Swoon
Tom Kalin, USA, 1992, 80 mins
Review by Gerald Houghton (1992)
The 1924 kidnap and beating to death of young Bobby Franks is one of those cruel and unusual crimes destined to live in the public imagination in perpetuity. The killers -- over-privileged Jewish law students Nathan Leopold Jr. and Richard Loeb -- committed an intellectual exercise, testing the hypothesis that they could, through dealing death, become gods. Their homosexuality informed the subsequent Chicago depression trial that rode the tide of public opinion like nothing else of the time.
Hitchcock's stylistic work-out Rope (1948) and Richard Fleischer's novel-based Compulsion (1957) -- rightly praised for Dean Stockwell's sterling playing -- both sourced the killing, but restricted by period failed to unearth the underlying truth masked by the protagonists' sexuality. Experimentalist Tom Kalin's grained monochrome feature debut is, therefore, the most accurate account of events, attempting in a severely restricted screen-time to depict lifestyle, crime and aftermath against the self-imposed backdrop of both their homosexuality and the case's own inherited lore. The whole is pulled off with no little style and ingenuity.

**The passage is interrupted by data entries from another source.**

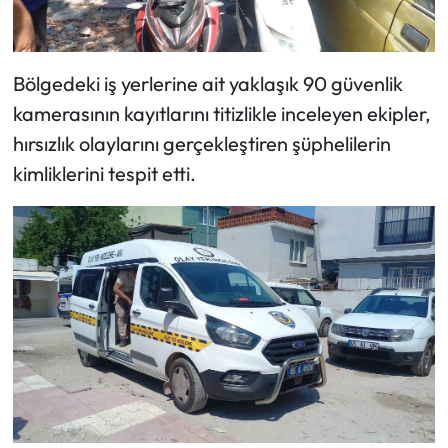
Bölgedeki iş yerlerine ait yaklaşık 90 güvenlik
kamerasının kayıtlarını titizlikle inceleyen ekipler,
hırsızlık olaylarını gerçekleştiren şüphelilerin
kimliklerini tespit etti.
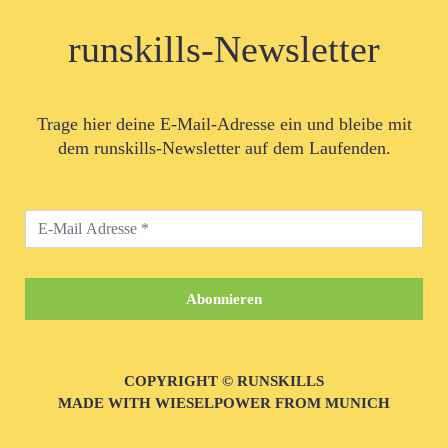
runskills-Newsletter
Trage hier deine E-Mail-Adresse ein und bleibe mit
dem runskills-Newsletter auf dem Laufenden.
COPYRIGHT © RUNSKILLS
MADE WITH WIESELPOWER FROM MUNICH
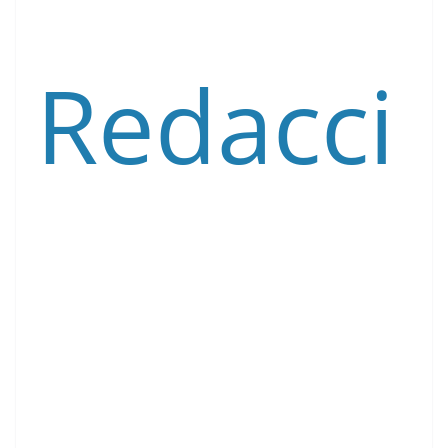
Redacci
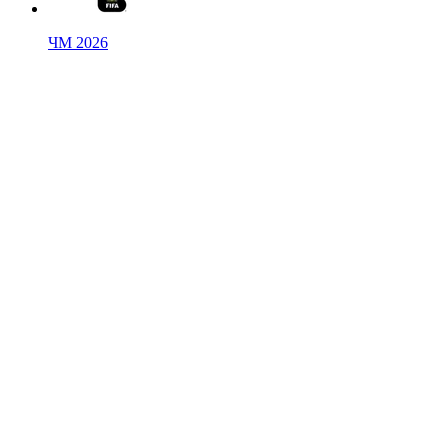
ЧМ 2026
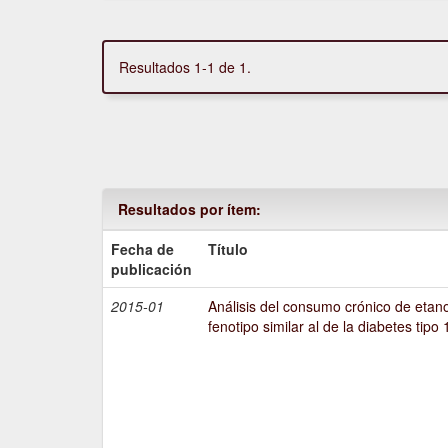
Resultados 1-1 de 1.
Resultados por ítem:
Fecha de
Título
publicación
2015-01
Análisis del consumo crónico de etano
fenotipo similar al de la diabetes tipo 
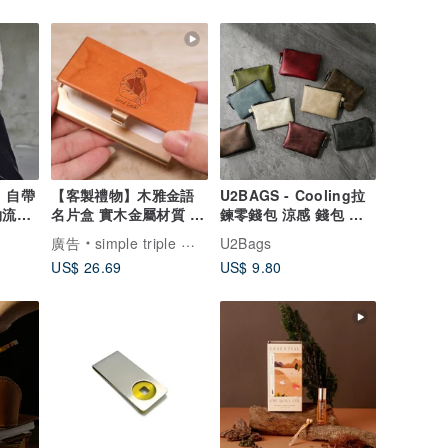
| 自帶
【客製禮物】木雅金語
U2BAGS - Cooling拉
約流暢
名片盒 實木金屬材質 名
鍊零錢包 涼感 錢包 超
片盒 刻字 刻字
纖皮革 收納包 岩石紋
廣告
simple triple 客製人像插畫
U2Bags
US$ 26.69
US$ 9.80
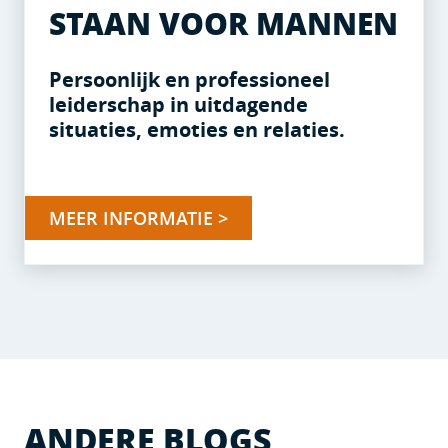
STAAN VOOR MANNEN
Persoonlijk en professioneel
leiderschap in uitdagende
situaties, emoties en relaties.
MEER INFORMATIE >
ANDERE BLOGS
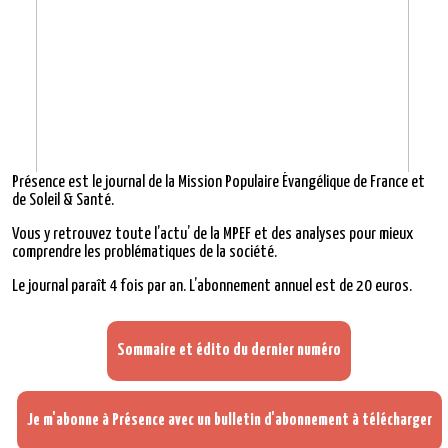
Présence est le journal de la Mission Populaire Évangélique de France et
de Soleil & Santé.
Vous y retrouvez toute l’actu’ de la MPEF et des analyses pour mieux
comprendre les problématiques de la société.
Le journal paraît 4 fois par an. L’abonnement annuel est de 20 euros.
Sommaire et édito du dernier numéro
Je m'abonne à Présence avec un bulletin d'abonnement à télécharger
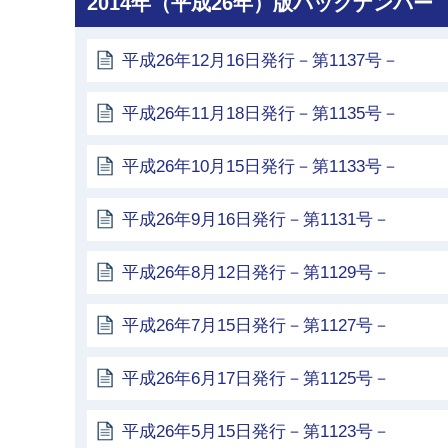
2014年（平成26年）版バックナンバー
平成26年12月16日発行－第1137号－
平成26年11月18日発行－第1135号－
平成26年10月15日発行－第1133号－
平成26年9月16日発行－第1131号－
平成26年8月12日発行－第1129号－
平成26年7月15日発行－第1127号－
平成26年6月17日発行－第1125号－
平成26年5月15日発行－第1123号－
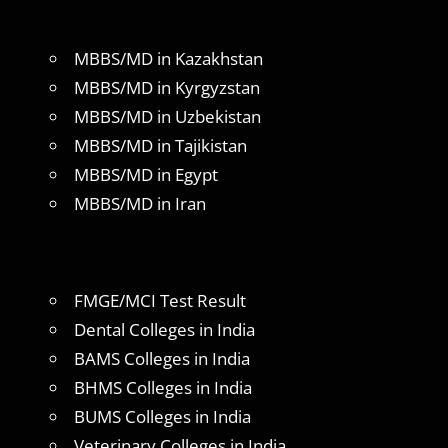
MBBS/MD in Kazakhstan
MBBS/MD in Kyrgyzstan
MBBS/MD in Uzbekistan
MBBS/MD in Tajikistan
MBBS/MD in Egypt
MBBS/MD in Iran
FMGE/MCI Test Result
Dental Colleges in India
BAMS Colleges in India
BHMS Colleges in India
BUMS Colleges in India
Veterinary Colleges in India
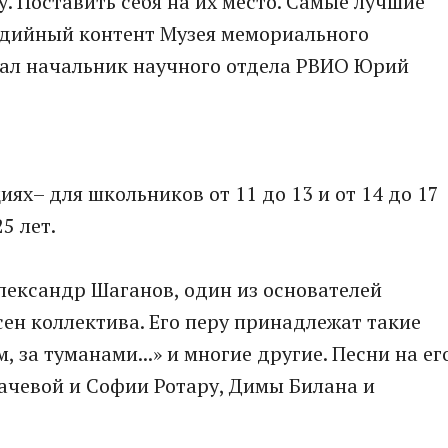
. Поставить себя на их место. Самые лучшие
едийный контент Музея мемориального
зал начальник научного отдела РВИО Юрий
ях– для школьников от 11 до 13 и от 14 до 17
25 лет.
лександр Шаганов, один из основателей
сен коллектива. Его перу принадлежат такие
м, за туманами...» и многие другие. Песни на ег
гачевой и Софии Ротару, Димы Билана и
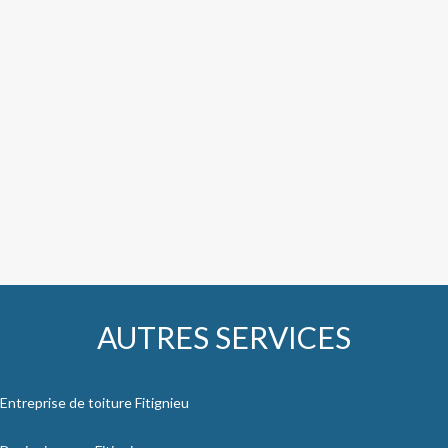
AUTRES SERVICES
Entreprise de toiture Fitignieu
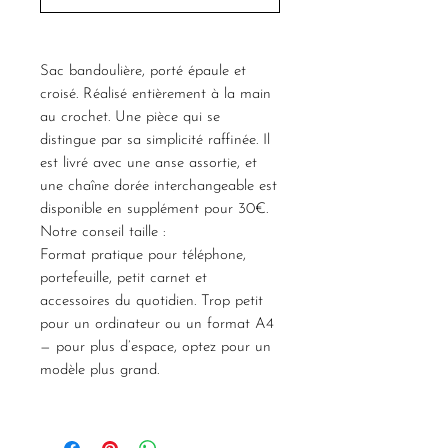
Sac bandoulière, porté épaule et
croisé. Réalisé entièrement à la main
au crochet. Une pièce qui se
distingue par sa simplicité raffinée. Il
est livré avec une anse assortie, et
une chaîne dorée interchangeable est
disponible en supplément pour 30€.
Notre conseil taille :
Format pratique pour téléphone,
portefeuille, petit carnet et
accessoires du quotidien. Trop petit
pour un ordinateur ou un format A4
— pour plus d’espace, optez pour un
modèle plus grand.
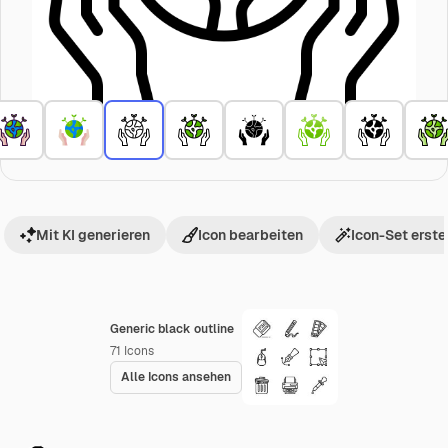
Mit KI generieren
Icon bearbeiten
Icon-Set erste
Generic black outline
71
Icons
Alle Icons ansehen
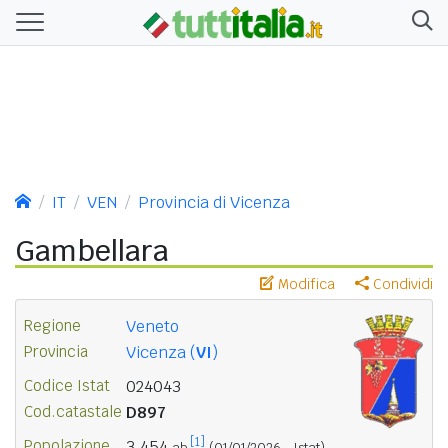
IT
VEN
Provincia di Vicenza
Gambellara
Modifica
Condividi
Regione
Veneto
Provincia
Vicenza (
VI
)
Codice Istat
024043
Cod.catastale
D897
[1]
Popolazione
3.454
ab.
(01/01/2026 - Istat)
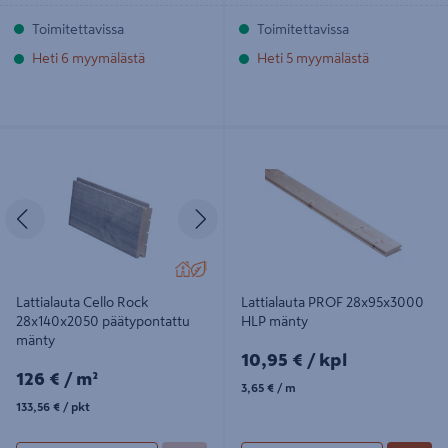
Toimitettavissa
Toimitettavissa
Heti 6 myymälästä
Heti 5 myymälästä
Lattialauta Cello Rock 28x140x2050
Lattialauta PROF 28x95x3000 HLP
päätypontattu mänty
mänty
Edellinen
Seuraava
Lattialauta Cello Rock
Lattialauta PROF 28x95x3000
28x140x2050 päätypontattu
HLP mänty
mänty
10,95€/kpl
10,95 €
/ kpl
126€/m²
126 €
/ m²
3,65€/m
3,65 €
/ m
133,56€/pkt
133,56 €
/ pkt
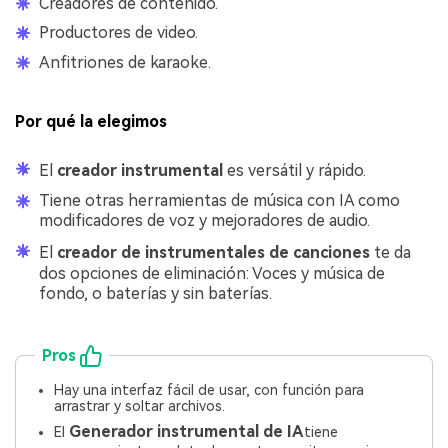
Creadores de contenido.
Productores de video.
Anfitriones de karaoke.
Por qué la elegimos
El
creador instrumental
es versátil y rápido.
Tiene otras herramientas de música con IA como
modificadores de voz y mejoradores de audio.
El
creador de instrumentales de canciones
te da
dos opciones de eliminación: Voces y música de
fondo, o baterías y sin baterías.
Pros
Hay una interfaz fácil de usar, con función para
arrastrar y soltar archivos.
Generador instrumental de IA
El
tiene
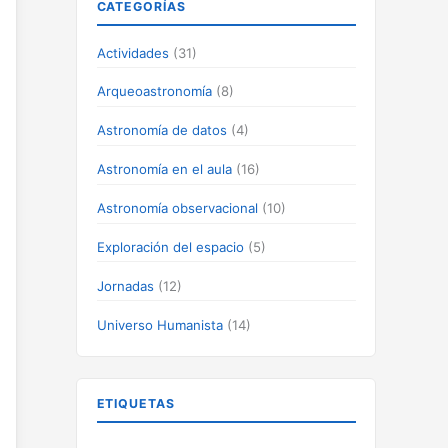
CATEGORÍAS
Actividades
(31)
Arqueoastronomía
(8)
Astronomía de datos
(4)
Astronomía en el aula
(16)
Astronomía observacional
(10)
Exploración del espacio
(5)
Jornadas
(12)
Universo Humanista
(14)
ETIQUETAS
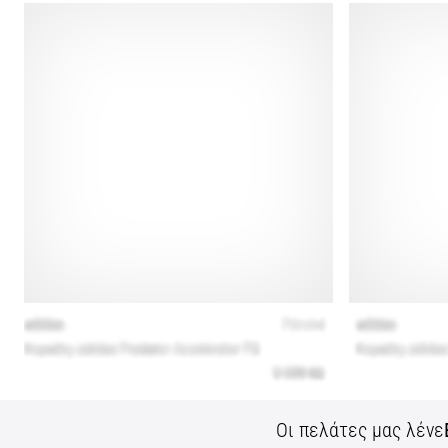
Οι πελάτες μας λένε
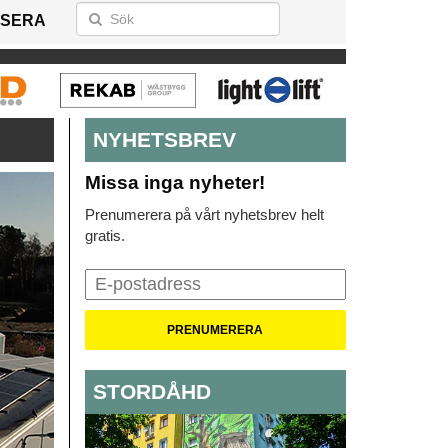
SERA
NYHETSBREV
Missa inga nyheter!
Prenumerera på vårt nyhetsbrev helt
gratis.
STORDÅHD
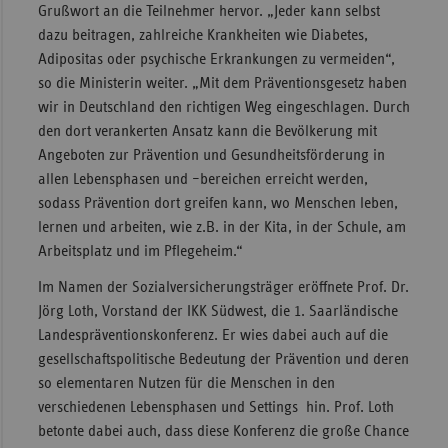
Grußwort an die Teilnehmer hervor. „Jeder kann selbst
Sac
dazu beitragen, zahlreiche Krankheiten wie Diabetes,
Adipositas oder psychische Erkrankungen zu vermeiden“,
Sac
so die Ministerin weiter. „Mit dem Präventionsgesetz haben
An
wir in Deutschland den richtigen Weg eingeschlagen. Durch
Sch
den dort verankerten Ansatz kann die Bevölkerung mit
Ho
Angeboten zur Prävention und Gesundheitsförderung in
Thü
allen Lebensphasen und –bereichen erreicht werden,
sodass Prävention dort greifen kann, wo Menschen leben,
lernen und arbeiten, wie z.B. in der Kita, in der Schule, am
Arbeitsplatz und im Pflegeheim.“
Im Namen der Sozialversicherungsträger eröffnete Prof. Dr.
Jörg Loth, Vorstand der IKK Südwest, die 1. Saarländische
Landespräventionskonferenz. Er wies dabei auch auf die
gesellschaftspolitische Bedeutung der Prävention und deren
so elementaren Nutzen für die Menschen in den
verschiedenen Lebensphasen und Settings hin. Prof. Loth
betonte dabei auch, dass diese Konferenz die große Chance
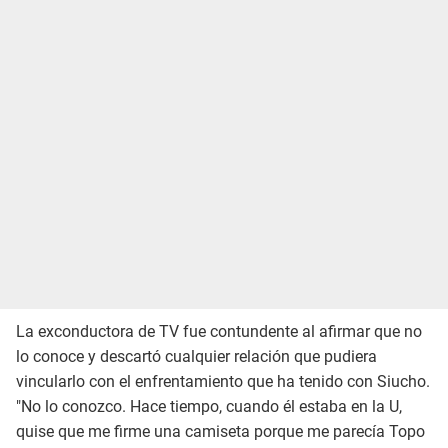
La exconductora de TV fue contundente al afirmar que no
lo conoce y descartó cualquier relación que pudiera
vincularlo con el enfrentamiento que ha tenido con Siucho.
"No lo conozco. Hace tiempo, cuando él estaba en la U,
quise que me firme una camiseta porque me parecía Topo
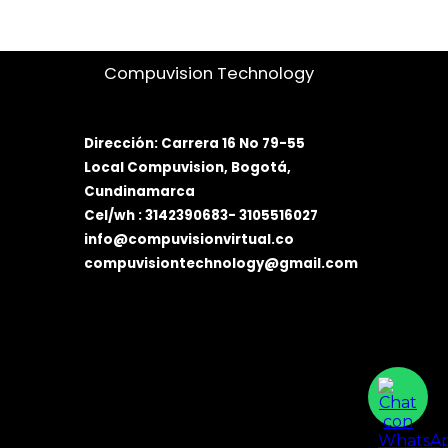
Compuvision Technology
Dirección: Carrera 16 No 79-55
Local Compuvision, Bogotá,
Cundinamarca
Cel/wh : 3142390683- 31055160
27
info@compuvisionvirtual.co
compuvisiontechnology@gmail.com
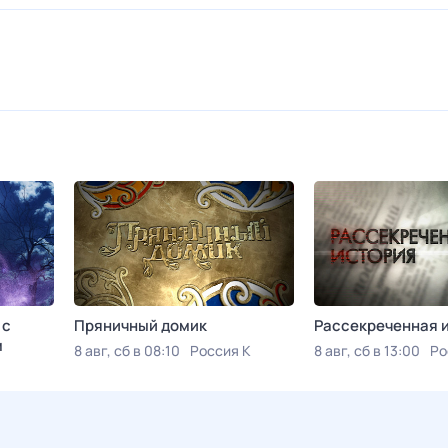
 с
Пряничный домик
Рассекреченная 
м
8 авг, сб в 08:10
Россия К
8 авг, сб в 13:00
Ро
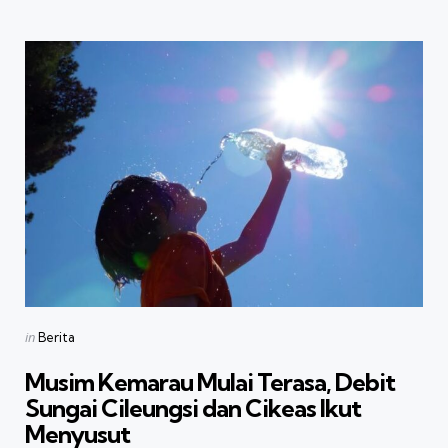
Categories
Posted
in
Berita
in
Musim Kemarau Mulai Terasa, Debit
Sungai Cileungsi dan Cikeas Ikut
Menyusut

Craig Chester and Daniel Schlachet's Leopold and Loeb are as loathably decadent as they are openly gay; Swoon defiantly waves the banner for Queer Cinema but refuses to truck with notions of easy political correctness. Kalin -- who scripted and provided the frequently mesmerising editing -- is audacious enough not to deny humour to his picture -- women were banished from the courtroom for fear of offence -- nor the almost banal nature of the killers' approach to the crime itself, their virtual acceptance of apprehension as a logical step in their bid for a spurious kind of fame.
Kalin sets no limits -- "It puts the homo back into homicide" is how the film tags itself -- and succeeds all the more for it. Period detail is undercut by using modern objects -- push-button phones, tape recorders -- for contemporary relevance, and James Bennett's plaintive score is especially effective, particularly underlining the disposal of the corpse in a scene that has a lingering, hallucinatory quality. Kalin employs meticulous stylised tableaux, fractured narratives, archival footage, all of which limit his potential audience, but succeed in wringing an emotional punch that fascinating and appalling by turn, making Swoon a challenging, overwhelming, but rewarding experience.